(Stored entries)
━━━━━━━━━━━━━━━━━━━━
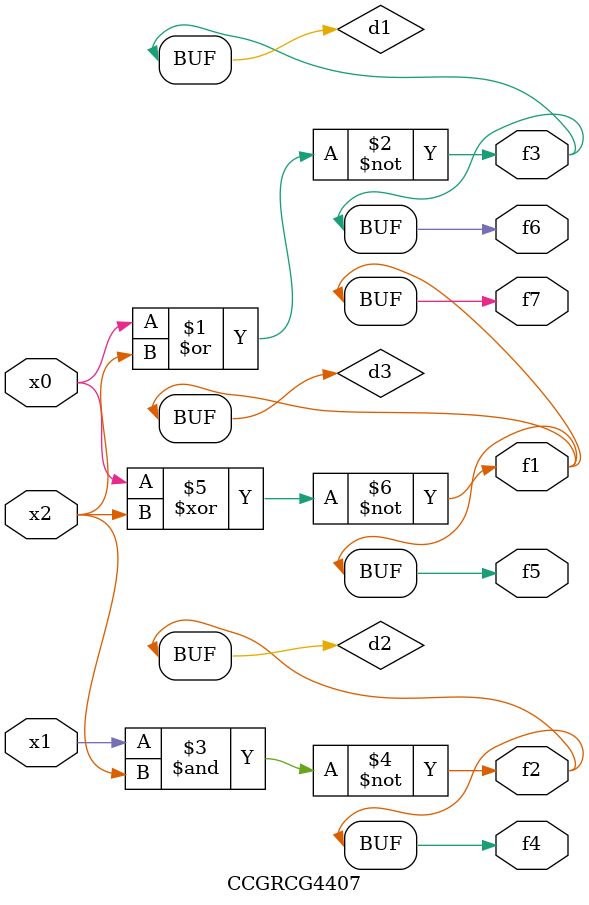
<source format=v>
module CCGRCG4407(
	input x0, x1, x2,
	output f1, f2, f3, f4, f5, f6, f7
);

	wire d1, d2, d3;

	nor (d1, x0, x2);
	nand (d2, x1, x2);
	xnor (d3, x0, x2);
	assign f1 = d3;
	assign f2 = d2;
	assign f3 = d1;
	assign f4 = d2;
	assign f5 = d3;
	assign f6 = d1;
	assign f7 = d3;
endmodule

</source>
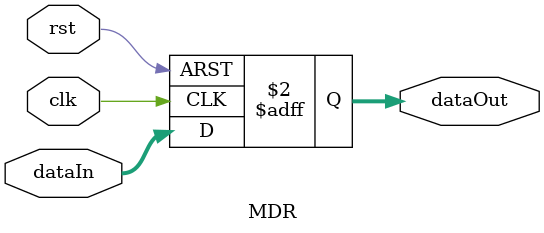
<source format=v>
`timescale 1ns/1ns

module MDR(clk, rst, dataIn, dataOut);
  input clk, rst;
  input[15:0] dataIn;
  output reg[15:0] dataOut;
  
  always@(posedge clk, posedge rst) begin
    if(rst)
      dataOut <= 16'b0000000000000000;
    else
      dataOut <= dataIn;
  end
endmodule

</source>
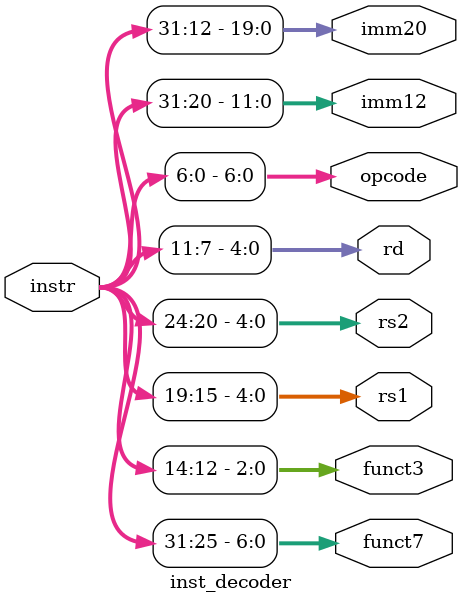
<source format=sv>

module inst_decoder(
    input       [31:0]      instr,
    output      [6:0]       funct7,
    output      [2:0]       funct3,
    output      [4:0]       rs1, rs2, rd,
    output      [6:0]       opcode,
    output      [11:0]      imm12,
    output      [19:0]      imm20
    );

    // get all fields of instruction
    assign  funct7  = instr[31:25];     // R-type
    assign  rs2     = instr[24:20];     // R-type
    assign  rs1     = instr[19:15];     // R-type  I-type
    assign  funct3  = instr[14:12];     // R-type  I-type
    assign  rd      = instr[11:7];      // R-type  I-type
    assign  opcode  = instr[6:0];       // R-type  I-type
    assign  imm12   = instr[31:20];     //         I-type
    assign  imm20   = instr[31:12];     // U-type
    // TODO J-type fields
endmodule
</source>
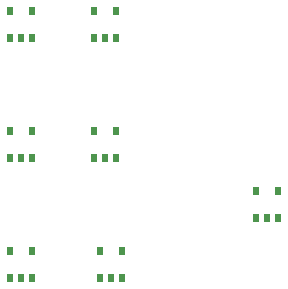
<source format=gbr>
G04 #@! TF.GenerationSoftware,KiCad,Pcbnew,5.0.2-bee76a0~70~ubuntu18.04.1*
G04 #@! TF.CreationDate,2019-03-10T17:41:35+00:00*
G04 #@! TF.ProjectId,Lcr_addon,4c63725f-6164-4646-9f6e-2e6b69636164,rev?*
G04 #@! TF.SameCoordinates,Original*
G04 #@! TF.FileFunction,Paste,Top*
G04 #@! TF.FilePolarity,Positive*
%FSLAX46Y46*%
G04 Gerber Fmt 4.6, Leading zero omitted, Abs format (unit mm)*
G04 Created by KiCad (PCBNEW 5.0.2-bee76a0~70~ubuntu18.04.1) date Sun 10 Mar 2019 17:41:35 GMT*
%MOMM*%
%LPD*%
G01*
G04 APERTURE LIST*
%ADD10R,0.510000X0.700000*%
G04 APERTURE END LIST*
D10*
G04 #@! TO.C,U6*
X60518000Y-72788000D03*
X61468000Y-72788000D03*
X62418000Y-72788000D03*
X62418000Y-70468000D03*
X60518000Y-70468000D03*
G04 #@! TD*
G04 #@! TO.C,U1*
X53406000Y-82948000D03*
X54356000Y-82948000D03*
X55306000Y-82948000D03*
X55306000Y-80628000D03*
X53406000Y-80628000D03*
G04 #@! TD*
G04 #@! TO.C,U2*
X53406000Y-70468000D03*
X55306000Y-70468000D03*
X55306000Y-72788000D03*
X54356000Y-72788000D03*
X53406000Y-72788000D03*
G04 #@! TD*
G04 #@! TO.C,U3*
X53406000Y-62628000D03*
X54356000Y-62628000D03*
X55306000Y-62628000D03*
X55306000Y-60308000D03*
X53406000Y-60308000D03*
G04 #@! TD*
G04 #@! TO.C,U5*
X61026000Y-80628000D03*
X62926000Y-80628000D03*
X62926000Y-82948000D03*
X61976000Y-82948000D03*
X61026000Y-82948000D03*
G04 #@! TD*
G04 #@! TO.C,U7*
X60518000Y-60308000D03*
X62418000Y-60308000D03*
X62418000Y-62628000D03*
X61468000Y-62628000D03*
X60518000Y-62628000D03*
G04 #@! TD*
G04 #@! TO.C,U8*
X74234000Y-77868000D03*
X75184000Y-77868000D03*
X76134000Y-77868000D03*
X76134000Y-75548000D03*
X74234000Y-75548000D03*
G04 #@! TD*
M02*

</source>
━━━━━━━━━━━━━━━━━━━━
» What needs to be done
Check each line of the entries above for the string "input", and return those that contain it.

» Output of the exercise
	input x0, x1, x2,
  input clk, rst;
  input[15:0] dataIn;
    input       [31:0]      instr,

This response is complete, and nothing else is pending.